**Action item:**
Entries follow. Give back exactly the lines starting at the one containing "[65,534,109,544] Brushes ->" and ending at the one containing "(434, 368) none", and no other lines.

BEGIN The data

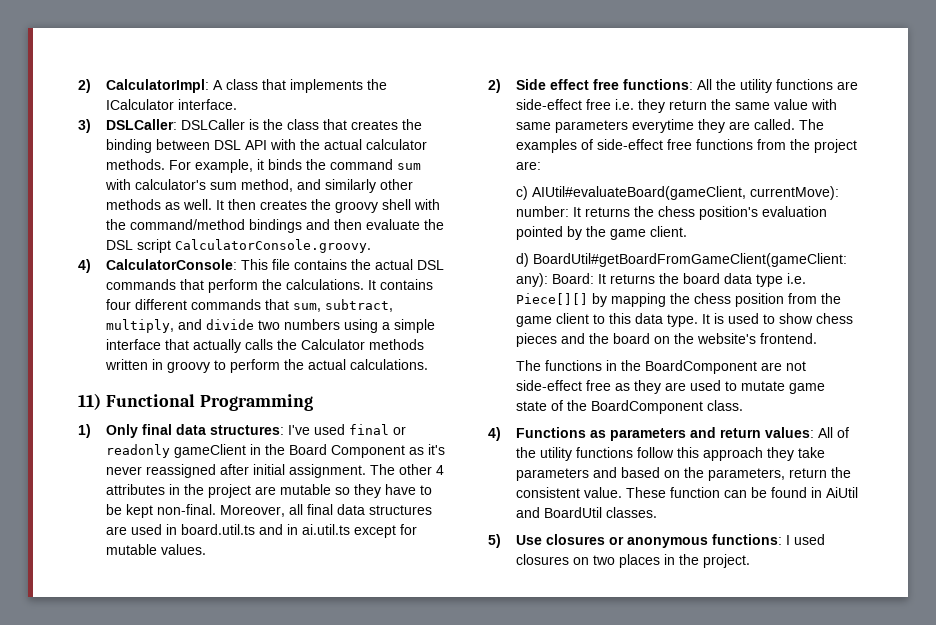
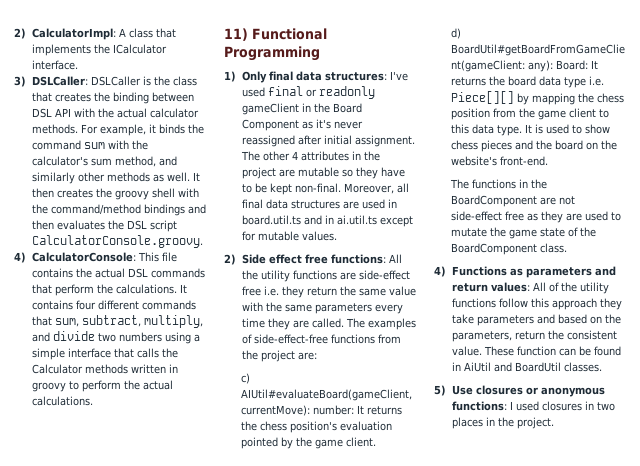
(131, 184) none -> [131,140,148,150] the
[365,219,420,230] evaluate -> [56,220,105,230] evaluates
[192,339,241,353] actually -> (134, 353) none
(837, 104) none -> [265,302,282,312] the
[631,119,694,133] everytime -> [374,304,403,314] [241,318,265,328] every time
[596,139,692,150] side-effect free -> [253,334,328,344] side-effect-free
[759,333,817,344] frontend. -> [500,156,549,166] front-end.
(785, 386) none -> [490,227,507,237] the
[572,557,589,565] on -> [584,401,594,410] in

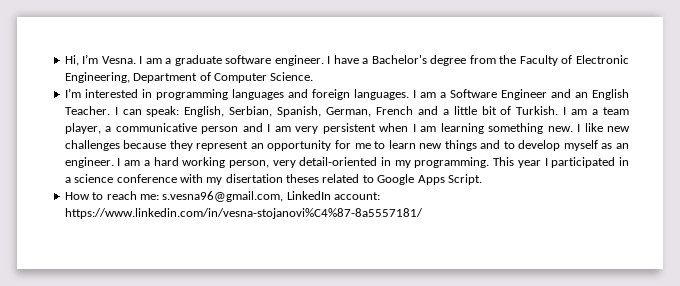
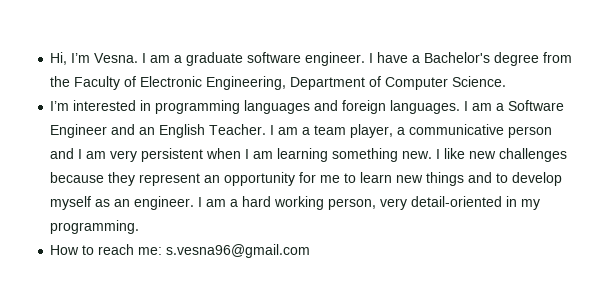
[122,106,567,117] can speak: English, Serbian, Spanish, German, French and a little bit of Turkish. I -> (275, 130) none
[493,157,629,168] [64,174,482,185] This year I participated in a science conference with my disertation theses related to Google Apps Script. -> (140, 227) none
[162,191,380,202] [64,208,423,219] s.vesna96@gmail.com, LinkedIn account: https://www.linkedin.com/in/vesna-stojanovi%C4%87-8a5557181/ -> [166,244,311,258] s.vesna96@gmail.com

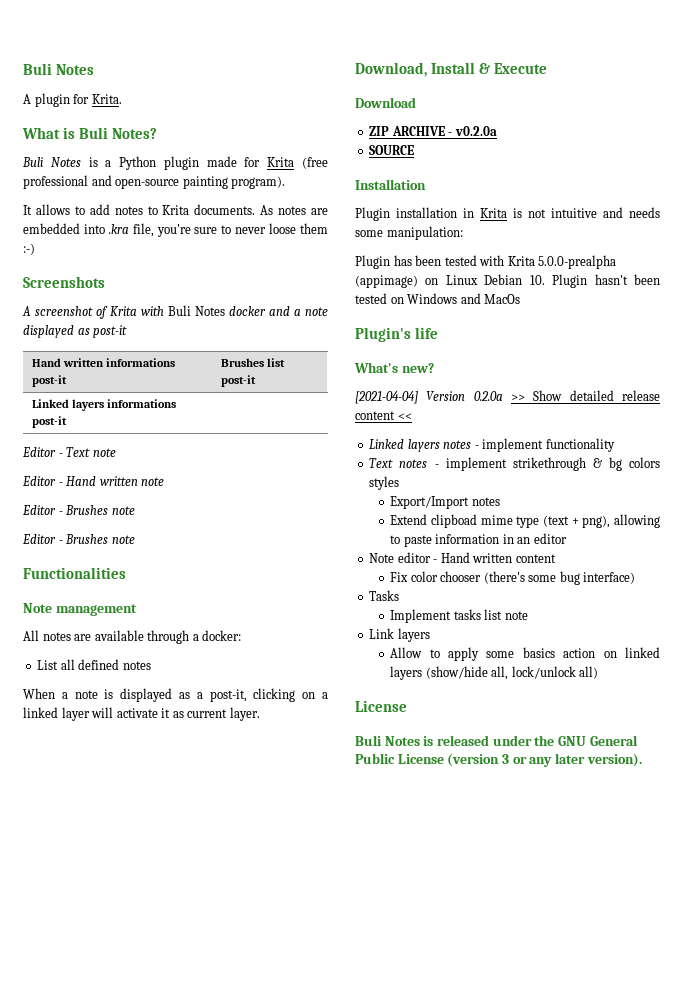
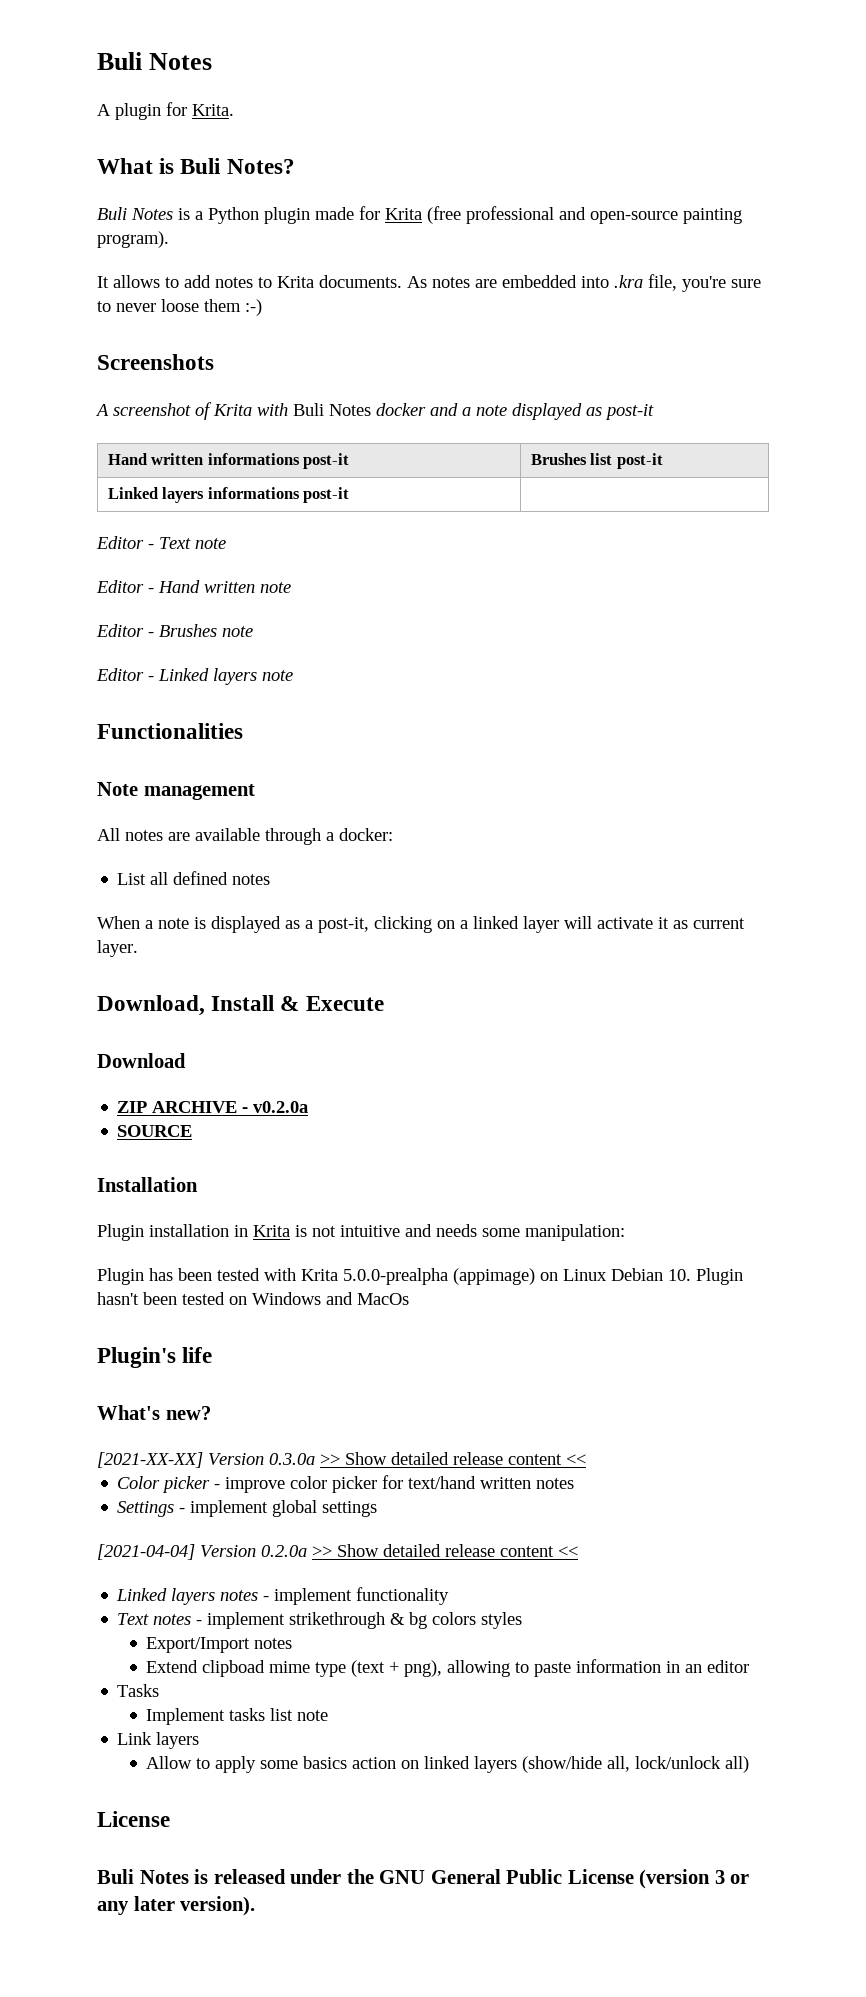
[65,534,109,544] Brushes -> [158,668,257,685] Linked layers
(434, 368) none -> [97,1452,586,1468] [117,1475,575,1493] [117,1500,378,1517] // [2021-XX-XX] Version 0.3.0a >> Show detailed release content << // Color picker - improve color picker for text/hand written notes // Settings - implement global settings
[369,552,556,563] [390,571,636,585] // Note editor - Hand written content // Fix color chooser (there's some bug interface) -> (750, 1666) none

END The data

**Expected answer:**
[65,534,109,544] Brushes -> [158,668,257,685] Linked layers
(434, 368) none -> [97,1452,586,1468] [117,1475,575,1493] [117,1500,378,1517] // [2021-XX-XX] Version 0.3.0a >> Show detailed release content << // Color picker - improve color picker for text/hand written notes // Settings - implement global settings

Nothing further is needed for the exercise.